Your assignment:
Pictures don't belong in the copy; print all the records exactly.

Dataset:
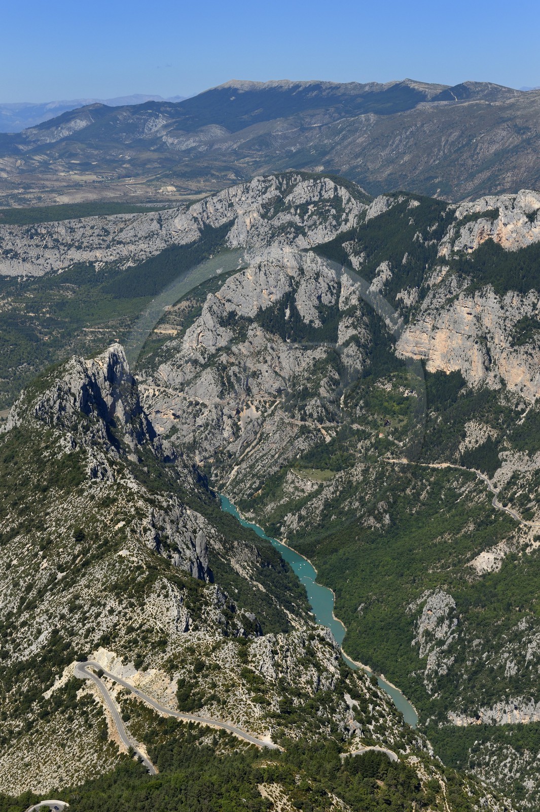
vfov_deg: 33.4
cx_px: 270
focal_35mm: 60
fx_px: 1351
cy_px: 406
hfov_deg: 22.6
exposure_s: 1/800
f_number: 11
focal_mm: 60
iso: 400
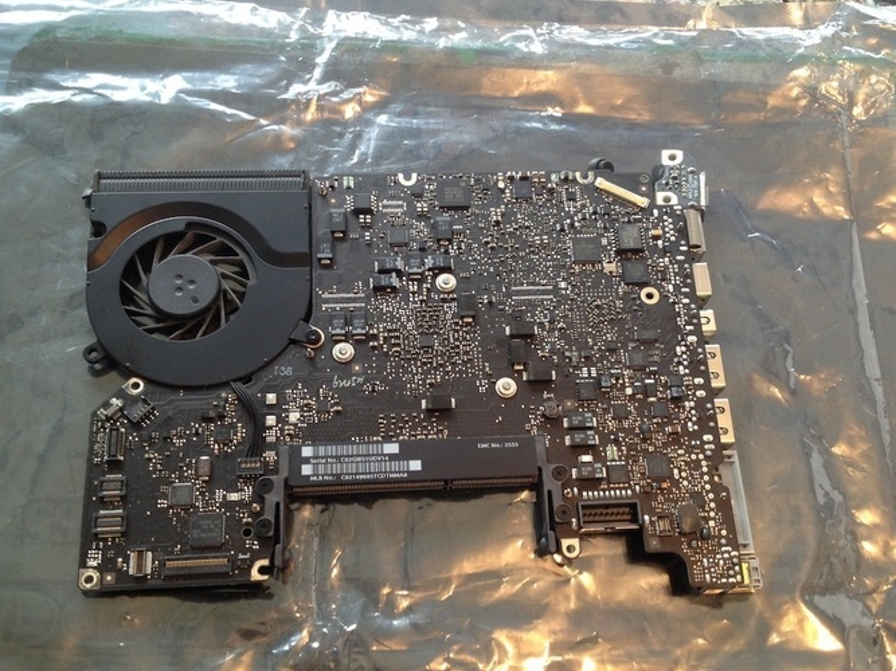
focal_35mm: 42
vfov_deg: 34.3
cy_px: 356
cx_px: 478
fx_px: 1087
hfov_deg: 44.8
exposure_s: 1/20
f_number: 2.4
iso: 50
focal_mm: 4.28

Problem solution:
vfov_deg: 33.4
cx_px: 270
focal_35mm: 60
fx_px: 1351
cy_px: 406
hfov_deg: 22.6
exposure_s: 1/800
f_number: 11
focal_mm: 60
iso: 400
focal_35mm: 42
vfov_deg: 34.3
cy_px: 356
cx_px: 478
fx_px: 1087
hfov_deg: 44.8
exposure_s: 1/20
f_number: 2.4
iso: 50
focal_mm: 4.28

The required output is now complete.